Мое прекрасное искупление
Шрифт:
– Ты смешала соус? Ты должна сначала смешать его, знаешь, чтобы все перемешалось и подышало.
– Да, мам. Он стоит на столе рядом со мной.
– Ты добавила что–то еще? Он хорош таким, как я его делаю.
Я хихикнула.
– Нет, мам. Это твой соус.
– Почему ты ешь так поздно?
– Я в часовом поясе Западного Побережья.
– И все же, там девять часов. Ты не должна есть так поздно.
– Я работаю допоздна, – сказала я с улыбкой.
– На работе тебя не слишком загружают, правда?
–
– Ты не ходишь одна ночью, правда?
– Да! – поддразнила я, – И только в нижнем белье!
– Лиис! – закричала она.
Я рассмеялась вслух, и это было здорово. Казалось, что я не улыбалась долгое время.
– Лиис? – сказала она с беспокойством в голосе.
– Я здесь.
– У тебя ностальгия?
– Только по вам, ребята. Скажи папе, что я передаю привет.
– Патрик? Патрик! Лиис передает привет.
Я услышала отца где–то в комнате.
– Привет, малышка! Скучаю по тебе! Веди себя хорошо!
– На этой неделе он начал принимать капсулы с рыбьим жиром. Придают ему энергию, – сказала она.
Я услышала недовольство в ее голосе и снова засмеялась.
– Я скучаю по вам обоим. Пока, мам.
Я нажала на кнопку «завершить» мизинцем, и затем я добавила курицу и капусту. Прежде чем я добавила горох и соус, кто–то постучал в дверь. Я подождала, думая, что мне это показалось, но стук повторился, громче на этот раз.
– О, нет. О, дерьмо, – сказала я сама себе, уменьшая огонь почти до конца. Я вытерла руки кухонным полотенцем и побежала к двери. Я заглянула в глазок и затем дернула за цепочку и замок, хватаясь за него, как сумасшедшая.
– Томас, – прошептала я, не в силах скрыть свой шок.
Он стоял там, в простой белой футболке и спортивных шортах. У него даже не было времени надеть обувь, судя по его босым ногам.
Он начал говорить, но передумал.
– Что ты здесь делаешь? – спросила я.
– Здесь вкусно пахнет, – сказал он, втянув носом воздух.
– Да, – я повернулась в сторону кухни.
– Жареная курица с овощами. У меня много, если ты голоден.
– Ты одна? – спросил он, смотря мне вслед.
Я усмехнулась.
– Конечно, я одна. Кому еще здесь быть?
Он уставился на меня на несколько секунд.
– На тебе мое худи.
Я посмотрела вниз. – О. Тебе его вернуть?
Он покачал головой.
– Нет. Ни в коем случае. Я просто понял, что ты все еще носишь его.
– Я часто его ношу. Оно иногда заставляет меня чувствовать себя лучше.
– Я… эммм… хотел с тобой поговорить.
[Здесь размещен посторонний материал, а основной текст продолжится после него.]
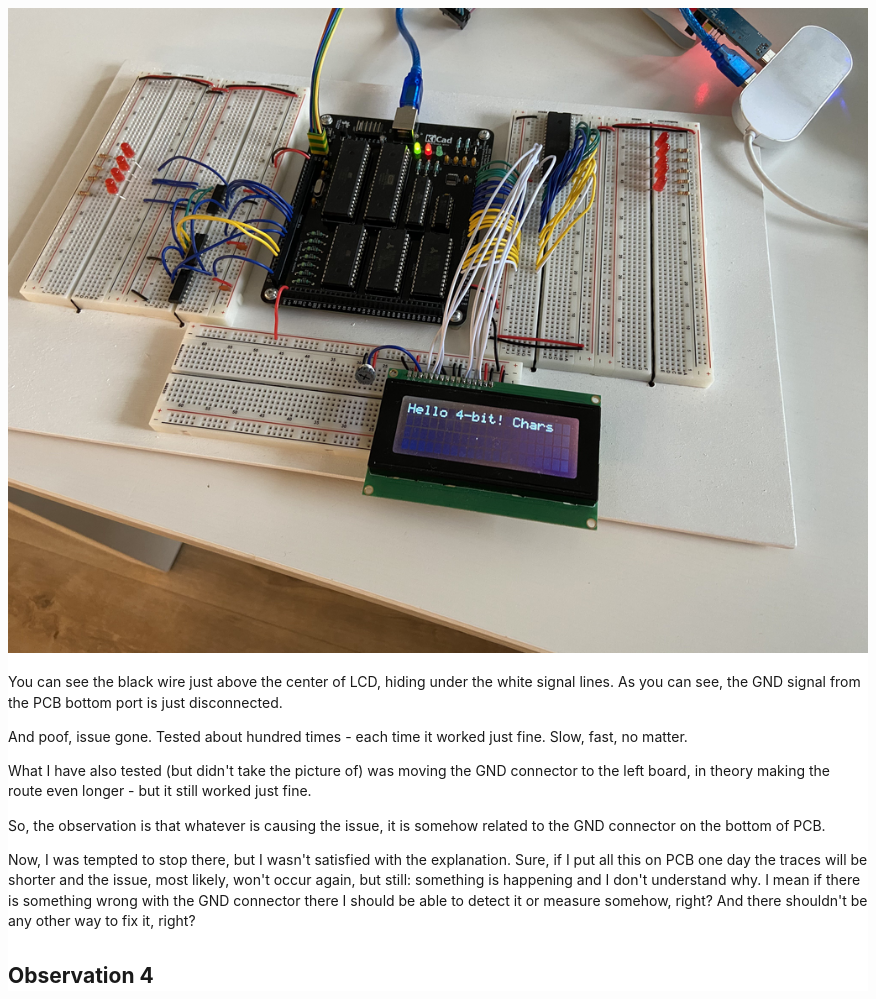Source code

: ![13_gnd_moved](Images/13_gnd_moved.jpg)

You can see the black wire just above the center of LCD, hiding under the white signal lines. As you can see, the GND signal from the PCB bottom port is just disconnected.

And poof, issue gone. Tested about hundred times - each time it worked just fine. Slow, fast, no matter.

What I have also tested (but didn't take the picture of) was moving the GND connector to the left board, in theory making the route even longer - but it still worked just fine.

So, the observation is that whatever is causing the issue, it is somehow related to the GND connector on the bottom of PCB.

Now, I was tempted to stop there, but I wasn't satisfied with the explanation. Sure, if I put all this on PCB one day the traces will be shorter and the issue, most likely, won't occur again, but still: something is happening and I don't understand why. I mean if there is something wrong with the GND connector there I should be able to detect it or measure somehow, right? And there shouldn't be any other way to fix it, right?

## Observation 4
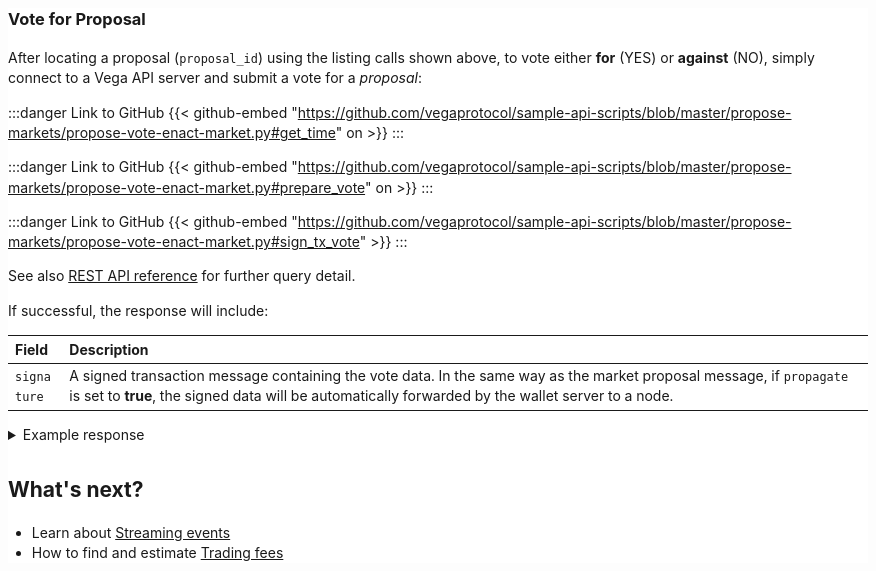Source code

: ### Vote for Proposal

After locating a proposal (`proposal_id`) using the listing calls shown above, to vote either **for** (YES) or **against** (NO), simply connect to a Vega API server and submit a vote for a *proposal*:  


<GitPod />

<Tabs groupId="codesamples4">
<TabItem value="python-rest" label="Python (REST)">

:::danger Link to GitHub
{{< github-embed "https://github.com/vegaprotocol/sample-api-scripts/blob/master/propose-markets/propose-vote-enact-market.py#get_time" on >}}
:::

:::danger Link to GitHub
{{< github-embed "https://github.com/vegaprotocol/sample-api-scripts/blob/master/propose-markets/propose-vote-enact-market.py#prepare_vote" on >}}
:::

:::danger Link to GitHub
{{< github-embed "https://github.com/vegaprotocol/sample-api-scripts/blob/master/propose-markets/propose-vote-enact-market.py#sign_tx_vote" >}}
:::

  See also [REST API reference](/api/rest/data-node/api/v1/trading_data.html#operation/PrepareVote) for further query detail.
</TabItem>
</Tabs>



If successful, the response will include:

| Field          |  Description  |
| :----------------- | :------------- |
| `signature` | A signed transaction message containing the vote data. In the same way as the market proposal message, if `propagate` is set to **true**, the signed data will be automatically forwarded by the wallet server to a node.

<details><summary>Example response</summary></details>



## What's next?

 * Learn about [Streaming events](event-stream.md)
 * How to find and estimate [Trading fees](fees.md)
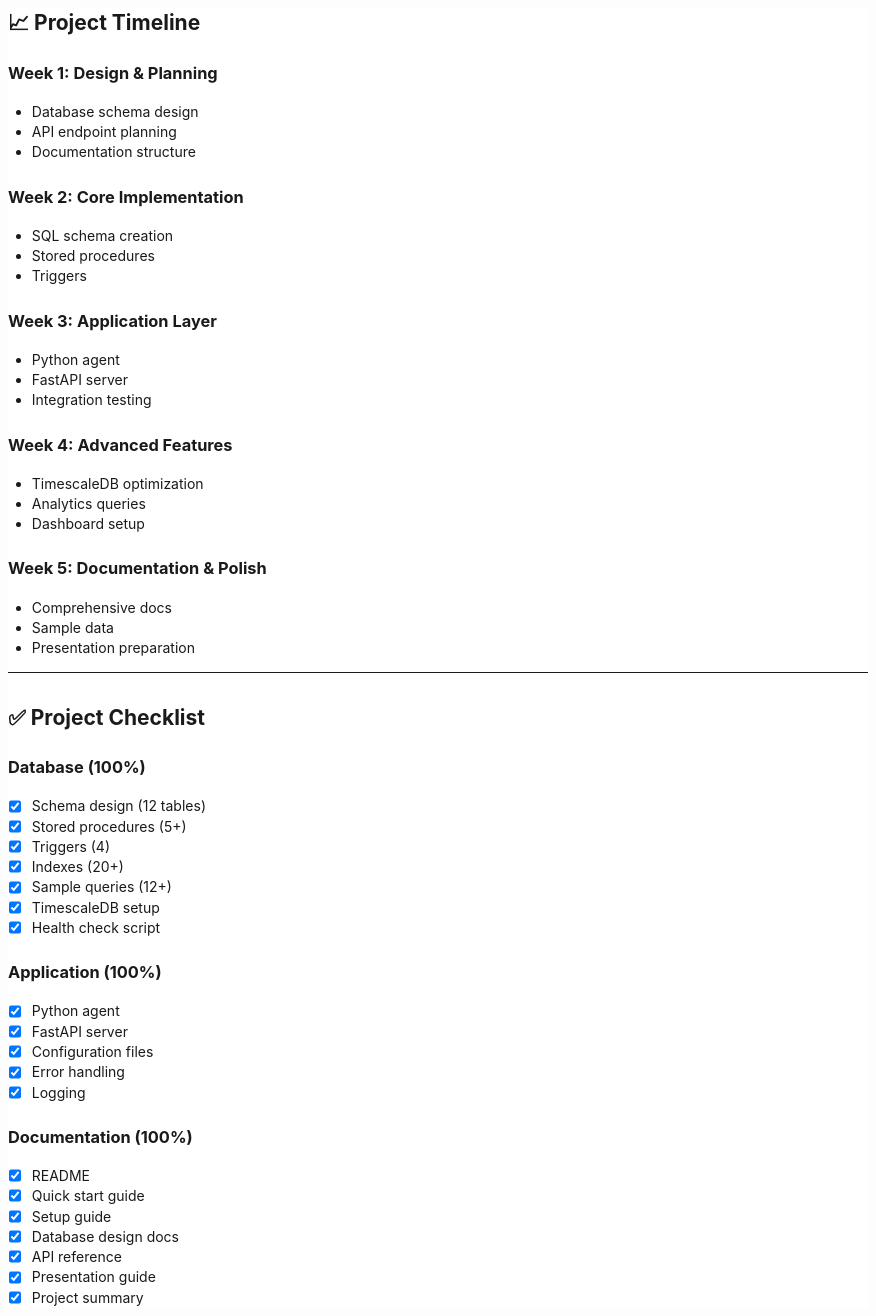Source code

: 
## 📈 Project Timeline

### Week 1: Design & Planning
- Database schema design
- API endpoint planning
- Documentation structure

### Week 2: Core Implementation
- SQL schema creation
- Stored procedures
- Triggers

### Week 3: Application Layer
- Python agent
- FastAPI server
- Integration testing

### Week 4: Advanced Features
- TimescaleDB optimization
- Analytics queries
- Dashboard setup

### Week 5: Documentation & Polish
- Comprehensive docs
- Sample data
- Presentation preparation

---

## ✅ Project Checklist

### Database (100%)
- [x] Schema design (12 tables)
- [x] Stored procedures (5+)
- [x] Triggers (4)
- [x] Indexes (20+)
- [x] Sample queries (12+)
- [x] TimescaleDB setup
- [x] Health check script

### Application (100%)
- [x] Python agent
- [x] FastAPI server
- [x] Configuration files
- [x] Error handling
- [x] Logging

### Documentation (100%)
- [x] README
- [x] Quick start guide
- [x] Setup guide
- [x] Database design docs
- [x] API reference
- [x] Presentation guide
- [x] Project summary
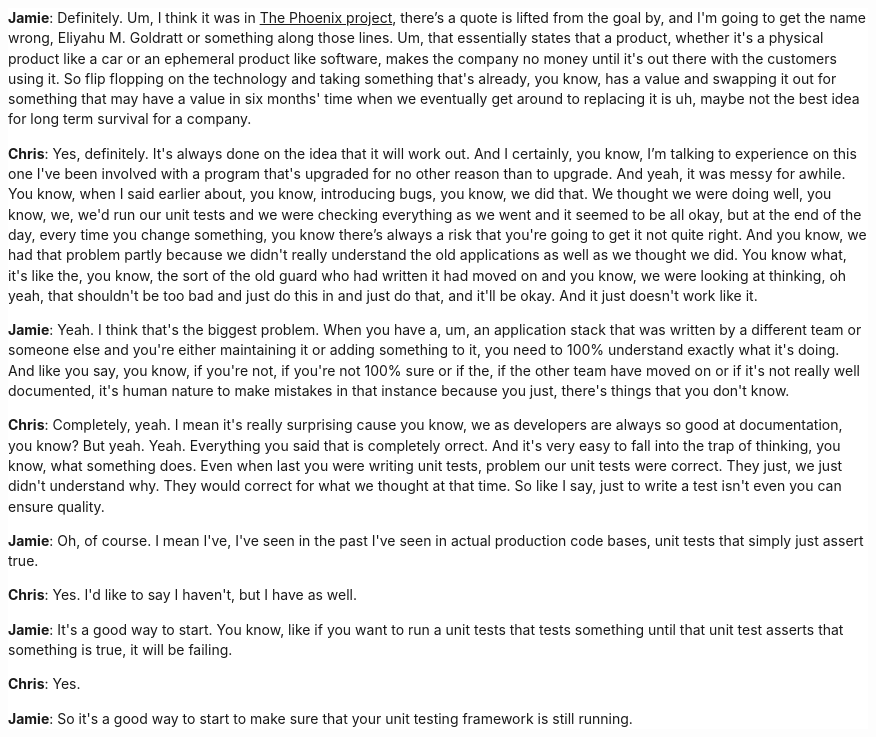 **Jamie**:
Definitely. Um, I think it was in [The Phoenix project](https://www.goodreads.com/book/show/17255186-the-phoenix-project), there’s a quote is lifted from the goal by, and I'm going to get the name wrong, Eliyahu M. Goldratt or something along those lines. Um, that essentially states that a product, whether it's a physical product like a car or an ephemeral product like software, makes the company no money until it's out there with the customers using it. So flip flopping on the technology and taking something that's already, you know, has a value and swapping it out for something that may have a value in six months' time when we eventually get around to replacing it is uh, maybe not the best idea for long term survival for a company.

**Chris**:
Yes, definitely. It's always done on the idea that it will work out. And I certainly, you know, I’m talking to experience on this one I've been involved with a program that's upgraded for no other reason than to upgrade. And yeah, it was messy for awhile. You know, when I said earlier about, you know, introducing bugs, you know, we did that. We thought we were doing well, you know, we, we'd run our unit tests and we were checking everything as we went and it seemed to be all okay, but at the end of the day, every time you change something, you know there’s always a risk that you're going to get it not quite right. And you know, we had that problem partly because we didn't really understand the old applications as well as we thought we did. You know what, it's like the, you know, the sort of the old guard who had written it had moved on and you know, we were looking at thinking, oh yeah, that shouldn't be too bad and just do this in and just do that, and it'll be okay. And it just doesn't work like it.

**Jamie**:
Yeah. I think that's the biggest problem. When you have a, um, an application stack that was written by a different team or someone else and you're either maintaining it or adding something to it, you need to 100% understand exactly what it's doing. And like you say, you know, if you're not, if you're not 100% sure or if the, if the other team have moved on or if it's not really well documented, it's human nature to make mistakes in that instance because you just, there's things that you don't know.

**Chris**:
Completely, yeah. I mean it's really surprising cause you know, we as developers are always so good at documentation, you know? But yeah. Yeah. Everything you said that is completely orrect. And it's very easy to fall into the trap of thinking, you know, what something does. Even when last you were writing unit tests, problem our unit tests were correct. They just, we just didn't understand why. They would correct for what we thought at that time. So like I say, just to write a test isn't even you can ensure quality.

**Jamie**:
Oh, of course. I mean I've, I've seen in the past I've seen in actual production code bases, unit tests that simply just assert true.

**Chris**:
Yes. I'd like to say I haven't, but I have as well.

**Jamie**:
It's a good way to start. You know, like if you want to run a unit tests that tests something until that unit test asserts that something is true, it will be failing.

**Chris**:
Yes.

**Jamie**:
So it's a good way to start to make sure that your unit testing framework is still running.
Офис гудит о твоем взрыве.
– Только моем? Я эмоциональна, потому что я женщина. Типично, – пробормотала я.
– Лиис, ты разговаривала на японском в офисе. Все знают.
Я побледнела.
– Мне жаль. Я была расстроена, и я… дерьмо.
–
– Хорошо, – я обняла себя за плечи, чувствуя себя уязвимой.
– Но они не нашли его.
– Что? А как насчет Сойера? Я думала, что он мастер надзора. Разве он не следит за Гроувом?
– Сойер уехал, чтобы найти Гроува. Не волнуйся. Сойер найдет его. Ты… ты хочешь, чтобы я остался с тобой?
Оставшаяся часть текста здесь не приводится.